If pictures appear among the lines below, leave them out while you return exactly the lines from the one with "7 августа 2026" through the one with "Două rafinării din Rusia ar fi luat foc.".

********

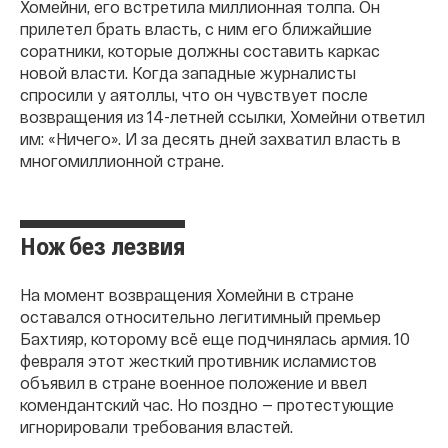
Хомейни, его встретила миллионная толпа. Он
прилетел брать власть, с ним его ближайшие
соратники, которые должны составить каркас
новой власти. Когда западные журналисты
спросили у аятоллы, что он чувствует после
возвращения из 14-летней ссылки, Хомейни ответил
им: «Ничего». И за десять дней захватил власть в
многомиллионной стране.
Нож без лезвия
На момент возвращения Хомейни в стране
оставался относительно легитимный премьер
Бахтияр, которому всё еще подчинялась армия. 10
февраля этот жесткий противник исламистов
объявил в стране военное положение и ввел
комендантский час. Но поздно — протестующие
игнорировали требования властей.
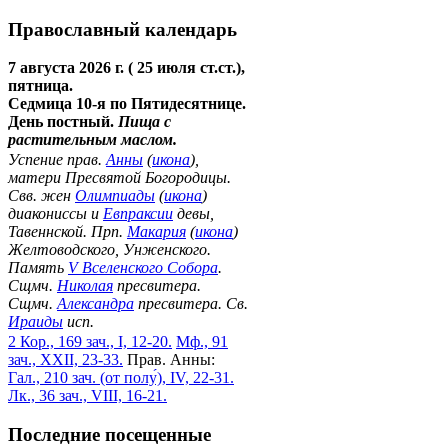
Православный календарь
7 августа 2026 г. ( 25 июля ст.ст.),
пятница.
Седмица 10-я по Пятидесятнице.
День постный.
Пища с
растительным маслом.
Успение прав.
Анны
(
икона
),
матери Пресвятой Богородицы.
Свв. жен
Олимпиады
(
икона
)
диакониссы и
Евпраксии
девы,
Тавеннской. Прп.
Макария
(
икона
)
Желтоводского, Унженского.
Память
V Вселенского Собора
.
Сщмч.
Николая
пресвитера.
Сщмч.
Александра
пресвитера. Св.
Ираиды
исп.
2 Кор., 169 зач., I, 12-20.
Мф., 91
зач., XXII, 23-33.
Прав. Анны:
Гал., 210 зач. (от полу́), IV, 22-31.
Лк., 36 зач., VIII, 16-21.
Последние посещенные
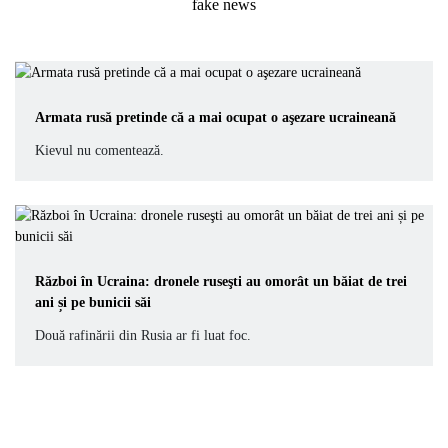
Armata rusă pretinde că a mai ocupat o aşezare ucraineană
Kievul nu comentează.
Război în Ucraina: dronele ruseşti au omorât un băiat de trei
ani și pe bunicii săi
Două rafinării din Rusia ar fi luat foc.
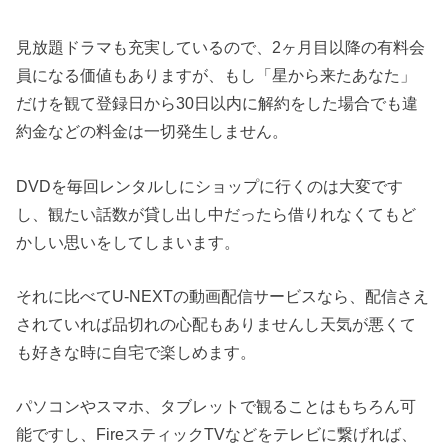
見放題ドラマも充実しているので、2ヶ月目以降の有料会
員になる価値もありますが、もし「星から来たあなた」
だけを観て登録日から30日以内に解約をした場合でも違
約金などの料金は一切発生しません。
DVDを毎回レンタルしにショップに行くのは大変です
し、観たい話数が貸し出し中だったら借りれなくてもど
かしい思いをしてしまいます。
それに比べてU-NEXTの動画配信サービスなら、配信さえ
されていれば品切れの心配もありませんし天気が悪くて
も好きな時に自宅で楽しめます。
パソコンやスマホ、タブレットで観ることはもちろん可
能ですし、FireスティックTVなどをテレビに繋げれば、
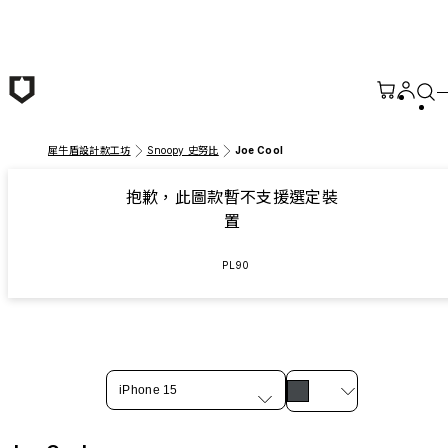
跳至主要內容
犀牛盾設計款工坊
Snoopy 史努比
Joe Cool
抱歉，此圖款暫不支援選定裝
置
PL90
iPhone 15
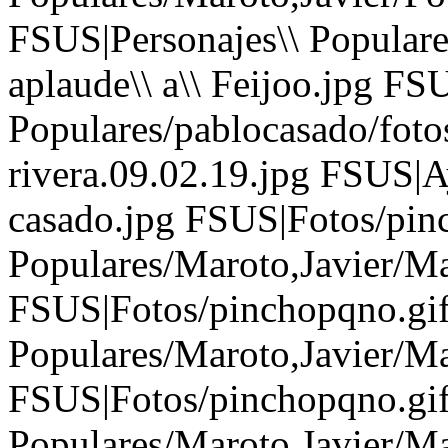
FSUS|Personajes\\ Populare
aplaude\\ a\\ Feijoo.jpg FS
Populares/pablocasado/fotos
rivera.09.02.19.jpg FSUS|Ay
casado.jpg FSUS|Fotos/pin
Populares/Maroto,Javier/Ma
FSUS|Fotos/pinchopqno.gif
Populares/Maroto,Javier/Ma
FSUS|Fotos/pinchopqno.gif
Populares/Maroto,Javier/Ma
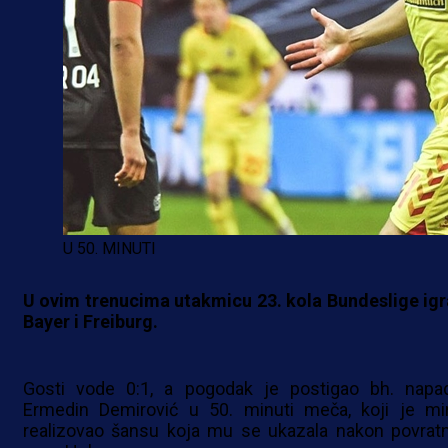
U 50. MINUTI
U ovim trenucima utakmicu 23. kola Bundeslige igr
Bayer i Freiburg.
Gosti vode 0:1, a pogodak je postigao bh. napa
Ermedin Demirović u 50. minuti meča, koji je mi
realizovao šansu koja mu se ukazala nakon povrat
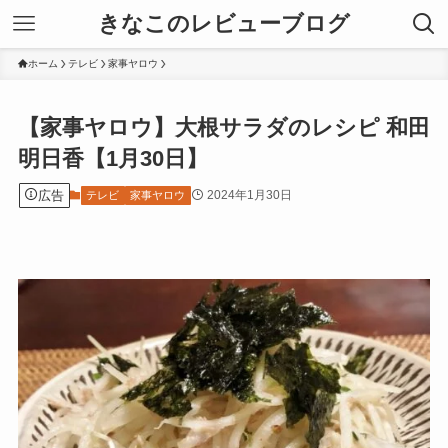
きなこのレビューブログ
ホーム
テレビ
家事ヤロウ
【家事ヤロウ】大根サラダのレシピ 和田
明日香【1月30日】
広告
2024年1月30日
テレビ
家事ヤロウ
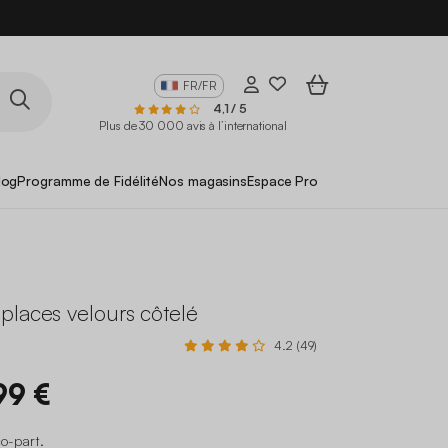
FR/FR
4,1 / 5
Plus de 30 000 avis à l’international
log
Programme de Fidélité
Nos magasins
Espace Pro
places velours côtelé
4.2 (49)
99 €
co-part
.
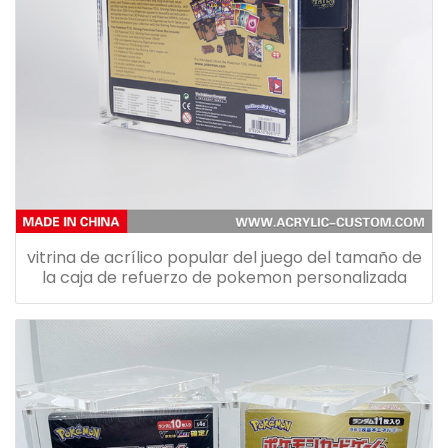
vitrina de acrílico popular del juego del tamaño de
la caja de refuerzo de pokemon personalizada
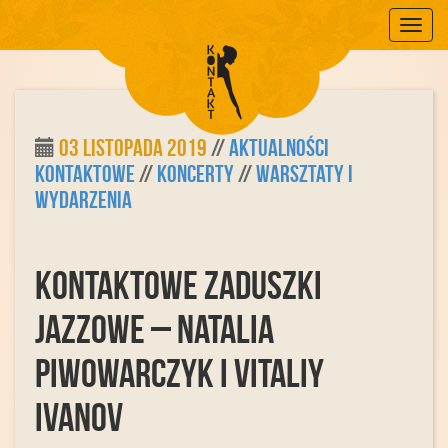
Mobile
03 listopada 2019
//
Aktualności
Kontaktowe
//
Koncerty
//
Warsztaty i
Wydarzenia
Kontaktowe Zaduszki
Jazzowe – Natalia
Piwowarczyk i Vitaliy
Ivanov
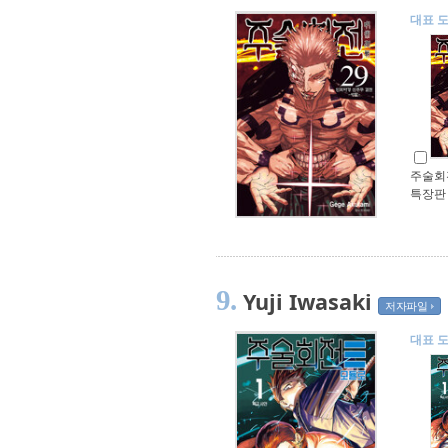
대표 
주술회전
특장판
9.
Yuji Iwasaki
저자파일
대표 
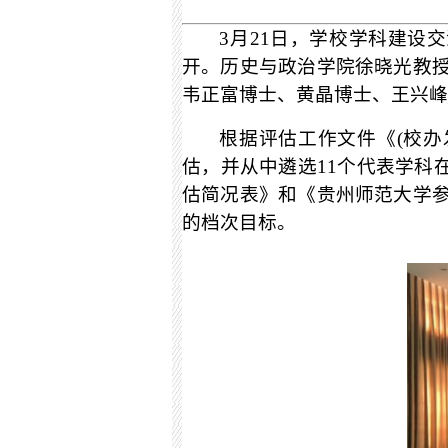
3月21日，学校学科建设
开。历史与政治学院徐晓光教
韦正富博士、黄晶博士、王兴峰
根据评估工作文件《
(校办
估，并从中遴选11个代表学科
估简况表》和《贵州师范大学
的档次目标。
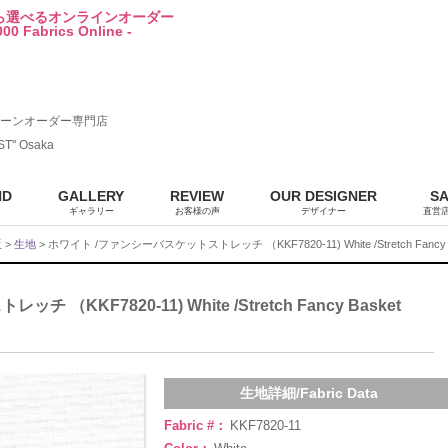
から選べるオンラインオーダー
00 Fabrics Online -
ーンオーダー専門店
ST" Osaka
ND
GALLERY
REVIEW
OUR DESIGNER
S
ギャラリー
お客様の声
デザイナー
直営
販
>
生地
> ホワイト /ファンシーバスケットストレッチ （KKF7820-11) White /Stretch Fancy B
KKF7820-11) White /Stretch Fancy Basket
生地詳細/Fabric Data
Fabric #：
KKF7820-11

********

§ **ANSWER TO THE EXERCISE**
7 августа 2026 г. ( 25 июля ст.ст.),
пятница.
Седмица 10-я по Пятидесятнице.
День постный.
Пища с
растительным маслом.
Успение прав.
Анны
(
икона
),
матери Пресвятой Богородицы.
Свв. жен
Олимпиады
(
икона
)
диакониссы и
Евпраксии
девы,
Тавеннской. Прп.
Макария
(
икона
)
Желтоводского, Унженского.
Память
V Вселенского Собора
.
Сщмч.
Николая
пресвитера.
Сщмч.
Александра
пресвитера. Св.
Ираиды
исп.
2 Кор., 169 зач., I, 12-20.
Мф., 91
зач., XXII, 23-33.
Прав. Анны:
Гал., 210 зач. (от полу́), IV, 22-31.
Лк., 36 зач., VIII, 16-21.
Последние посещенные
Armata rusă pretinde că a mai ocupat o aşezare ucraineană
Kievul nu comentează.
Război în Ucraina: dronele ruseşti au omorât un băiat de trei
ani și pe bunicii săi
Două rafinării din Rusia ar fi luat foc.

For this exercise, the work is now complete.